**読解文**
+===+
今回は、理学療法ガイドライン第2版 小児理学療法の脳性麻痺の内容を3分で読めるようにまとめました。
※ガイドラインの本文は転載禁止のためサイトURLはこちら▼
https://www.jspt.or.jp/guideline/2nd/
詳しい内容は▲こちらからご確認ください。
ガイドラインは読むのも大変だし内容の理解に時間がかかりますよね。
推奨される治療方法やエビデンスの強さの他
脳性麻痺の重症度についても併せて解説します。
治療を進めるうえでガイドラインは科学的根拠に基づく有用なガイドになりますが
ガイドラインに載っている治療方法だけで目の前の対象者の方が改善するわけではないと思います。
治療者としては、正しく能力を評価して、必要な治療方法を選択する能力が必要になります。
ガイドラインの内容は、その判断の一助になるツールのようなものだと解釈しています。
そのことをふまえて読んでいただければと思います。
それでは、一緒に理解を深めていきましょう!
脳性麻痺の重症度
GMFCS(Gross Motor Function Classification System、粗大運動機能分類システム)は、脳性麻痺(CP)の子供たちの粗大運動機能を評価し分類するために使用されるシステムです。
GMFCSは、日常生活での動きや移動能力に基づいて、子供たちを5つのレベルに分類します。
GMFCSの使用目的
- 診断・評価:重症度を評価し適切な治療やリハビリ計画の立案を行う
- 追跡・研究:経過を追跡し、治療効果や変化を評価する
- 情報共有:医療従事者や家族との説明やコミュニケーションを円滑にする
脳性麻痺の理学療法ガイドラインの要約
推奨される具体的な治療方法についてのガイドラインの要約です。
+===+
**データ抜粋**
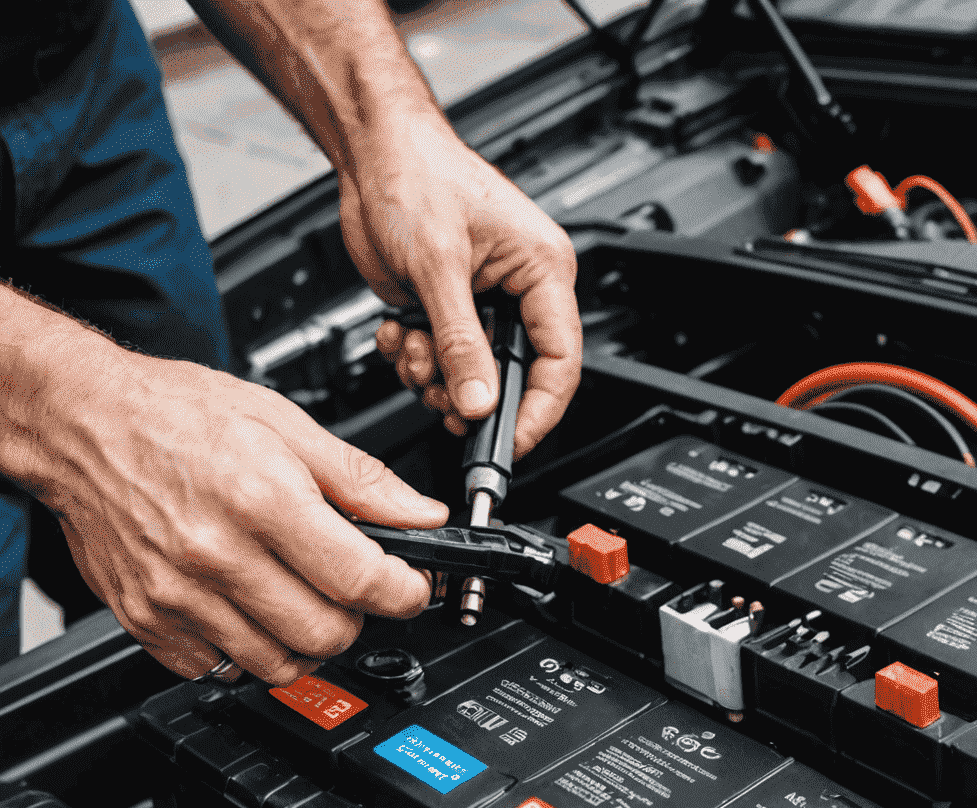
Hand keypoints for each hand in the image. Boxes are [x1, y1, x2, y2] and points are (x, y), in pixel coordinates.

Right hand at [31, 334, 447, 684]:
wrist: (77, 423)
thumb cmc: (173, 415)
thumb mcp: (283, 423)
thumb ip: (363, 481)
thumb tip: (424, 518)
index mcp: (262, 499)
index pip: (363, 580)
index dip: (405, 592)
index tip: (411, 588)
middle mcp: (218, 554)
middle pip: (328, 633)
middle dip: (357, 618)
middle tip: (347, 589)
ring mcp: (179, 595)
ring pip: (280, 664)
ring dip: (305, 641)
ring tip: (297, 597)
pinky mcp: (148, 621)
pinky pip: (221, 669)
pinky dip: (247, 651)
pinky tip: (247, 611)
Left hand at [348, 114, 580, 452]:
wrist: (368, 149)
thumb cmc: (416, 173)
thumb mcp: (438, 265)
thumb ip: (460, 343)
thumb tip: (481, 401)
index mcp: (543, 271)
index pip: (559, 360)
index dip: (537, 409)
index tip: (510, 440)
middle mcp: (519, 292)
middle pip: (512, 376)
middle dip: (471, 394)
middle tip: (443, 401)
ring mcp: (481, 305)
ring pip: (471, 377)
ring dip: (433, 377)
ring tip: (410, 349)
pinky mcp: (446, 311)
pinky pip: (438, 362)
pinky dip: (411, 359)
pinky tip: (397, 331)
+===+
**作業内容**
脳性麻痺ガイドラインの文章を、最後の文の後から書き継いでください。 エントリーは、脳性麻痺ガイドラインの文章とは別の資料である。

**記述回答**
1.筋力増強トレーニング
- 対象:GMFCSレベル1~2の軽度の脳性麻痺児
- 効果:筋力、歩行機能、粗大運動の向上
- エビデンスの強さ:複数のランダム化比較試験(RCT)に基づく
- 推奨:行うことを強く推奨される
2.トレッドミルトレーニング
- 対象:GMFCSレベル1~3の軽度の脳性麻痺児
- 効果:歩行機能、移動能力、バランス能力、粗大運動の向上
- エビデンスの強さ:RCTを含む7つの文献に基づく
- 推奨:行うことを強く推奨される
3.ゲームを使用したトレーニング
- 対象:GMFCSレベル1~3の軽度の脳性麻痺児
- 効果:下肢筋力、歩行機能、バランス能力の向上
- エビデンスの強さ:RCTを含む複数の文献に基づく
- 推奨:行うことを強く推奨される
4.機能的電気刺激
- 対象:GMFCSレベル1~2の軽度の脳性麻痺児
- 効果:歩行パターンや屋外歩行における移動機能、バランス能力の向上
- エビデンスの強さ:RCTはあるが、文献が限られる
- 推奨:根拠が乏しいため、実施の提案は控える
5.中等度筋力増強トレーニング
- 対象:GMFCSレベル2~3の中等度の痙直型脳性麻痺児
- 効果:筋力、歩行機能、粗大運動の向上の可能性がある
- エビデンスの強さ:RCTを含むいくつかの文献があるが、文献数は少ない
- 推奨:実施を考慮してもよいが、十分な根拠はない
6.免荷ありトレッドミルトレーニング
- 対象:GMFCSレベル3~4の中等度の脳性麻痺児
- 効果:歩行速度、歩行持久力の向上
- エビデンスの強さ:RCTを含む複数の文献に基づく
- 推奨:実施の提案が推奨される
まとめ
小児リハビリテーションの対象者の多くが脳性麻痺の方と言われています。
理学療法を進めるうえで、正確な評価と適切な治療戦略の提案が重要となります。
それらの判断材料として有用なガイドラインをまとめてみました。
RCTを含む数多くの文献をもとにまとめられたガイドラインになりますが
必ずしもすべての対象者にあてはまる治療方法ではありません。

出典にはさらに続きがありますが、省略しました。